(Saved data entries)

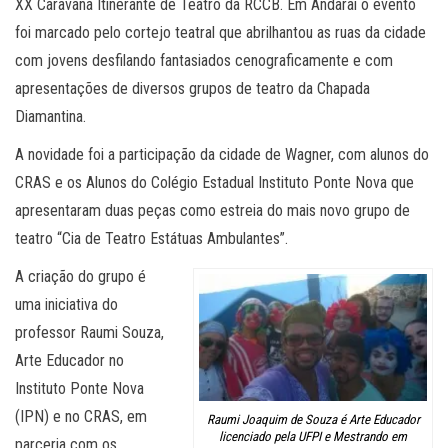
XX Caravana Itinerante de Teatro da RCCB. Em Andaraí o evento
foi marcado pelo cortejo teatral que abrilhantou as ruas da cidade
com jovens desfilando fantasiados cenograficamente e com
apresentações de diversos grupos de teatro da Chapada
Diamantina.
A novidade foi a participação da cidade de Wagner, com alunos do
CRAS e os Alunos do Colégio Estadual Instituto Ponte Nova que
apresentaram duas peças como estreia do mais novo grupo de
teatro “Cia de Teatro Estátuas Ambulantes”.
A criação do grupo é
uma iniciativa do
professor Raumi Souza,
Arte Educador no
Instituto Ponte Nova
(IPN) e no CRAS, em
Raumi Joaquim de Souza é Arte Educador
licenciado pela UFPI e Mestrando em
parceria com os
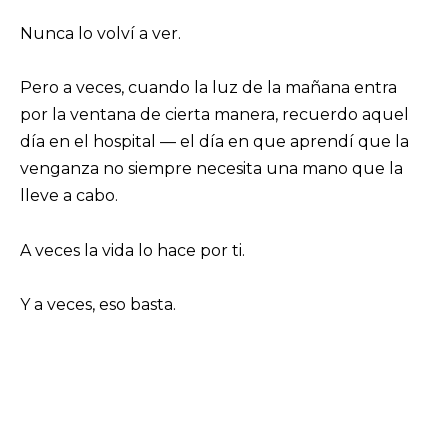
Nunca lo volví a ver.
Pero a veces, cuando la luz de la mañana entra
por la ventana de cierta manera, recuerdo aquel
día en el hospital — el día en que aprendí que la
venganza no siempre necesita una mano que la
lleve a cabo.
A veces la vida lo hace por ti.
Y a veces, eso basta.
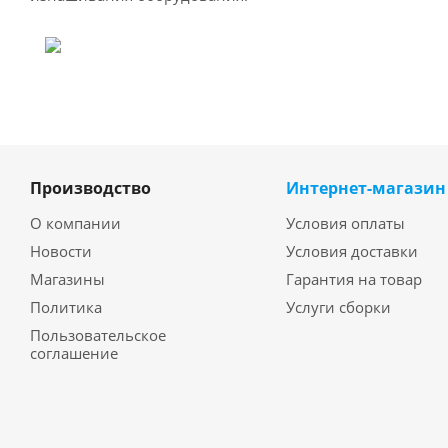
Производство
Интернет-магазин
О компании
Условия оплаты
Новости
Условия доставки
Магазины
Гарантия на товар
Политика
Услуги сборки
Пользовательское
соглашение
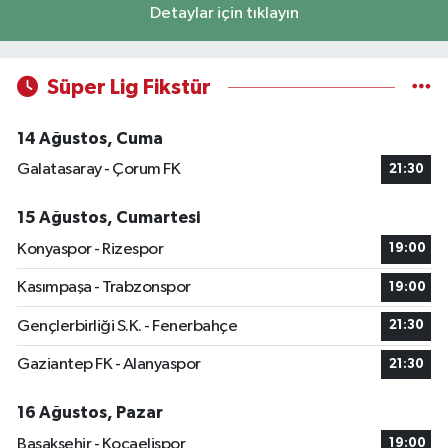
Detaylar için tıklayın
Süper Lig Fikstür
14 Ağustos, Cuma
Galatasaray - Çorum FK
21:30
15 Ağustos, Cumartesi
Konyaspor - Rizespor
19:00
Kasımpaşa - Trabzonspor
19:00
Gençlerbirliği S.K. - Fenerbahçe
21:30
Gaziantep FK - Alanyaspor
21:30
16 Ağustos, Pazar
Başakşehir - Kocaelispor
19:00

### EXERCISE OBJECTIVE
Restate the entries word for word, though any image they contain should not appear.

### TASK RESPONSE
XX Caravana Itinerante de Teatro da RCCB. Em Andaraí o evento
foi marcado pelo cortejo teatral que abrilhantou as ruas da cidade
com jovens desfilando fantasiados cenograficamente e com
apresentações de diversos grupos de teatro da Chapada
Diamantina.
A novidade foi a participação da cidade de Wagner, com alunos do
CRAS e os Alunos do Colégio Estadual Instituto Ponte Nova que
apresentaram duas peças como estreia do mais novo grupo de
teatro “Cia de Teatro Estátuas Ambulantes”.
A criação do grupo é
uma iniciativa do
professor Raumi Souza,
Arte Educador no
Instituto Ponte Nova
(IPN) e no CRAS, em
Raumi Joaquim de Souza é Arte Educador
licenciado pela UFPI e Mestrando em
parceria com os
Nunca lo volví a ver.
Pero a veces, cuando la luz de la mañana entra
por la ventana de cierta manera, recuerdo aquel
día en el hospital — el día en que aprendí que la
venganza no siempre necesita una mano que la
lleve a cabo.
A veces la vida lo hace por ti.
Y a veces, eso basta.
Производство
Интернет-магазин
О компании
Условия оплаты
Новости
Условия доставки
Магазины
Гарантия на товар
Политика
Услуги сборки
Пользовательское
соглашение
Detaylar için tıklayın
Süper Lig Fikstür
14 Ağustos, Cuma
Galatasaray - Çorum FK
21:30
15 Ağustos, Cumartesi
Konyaspor - Rizespor
19:00
Kasımpaşa - Trabzonspor
19:00
Gençlerbirliği S.K. - Fenerbahçe
21:30
Gaziantep FK - Alanyaspor
21:30
16 Ağustos, Pazar
Başakşehir - Kocaelispor
19:00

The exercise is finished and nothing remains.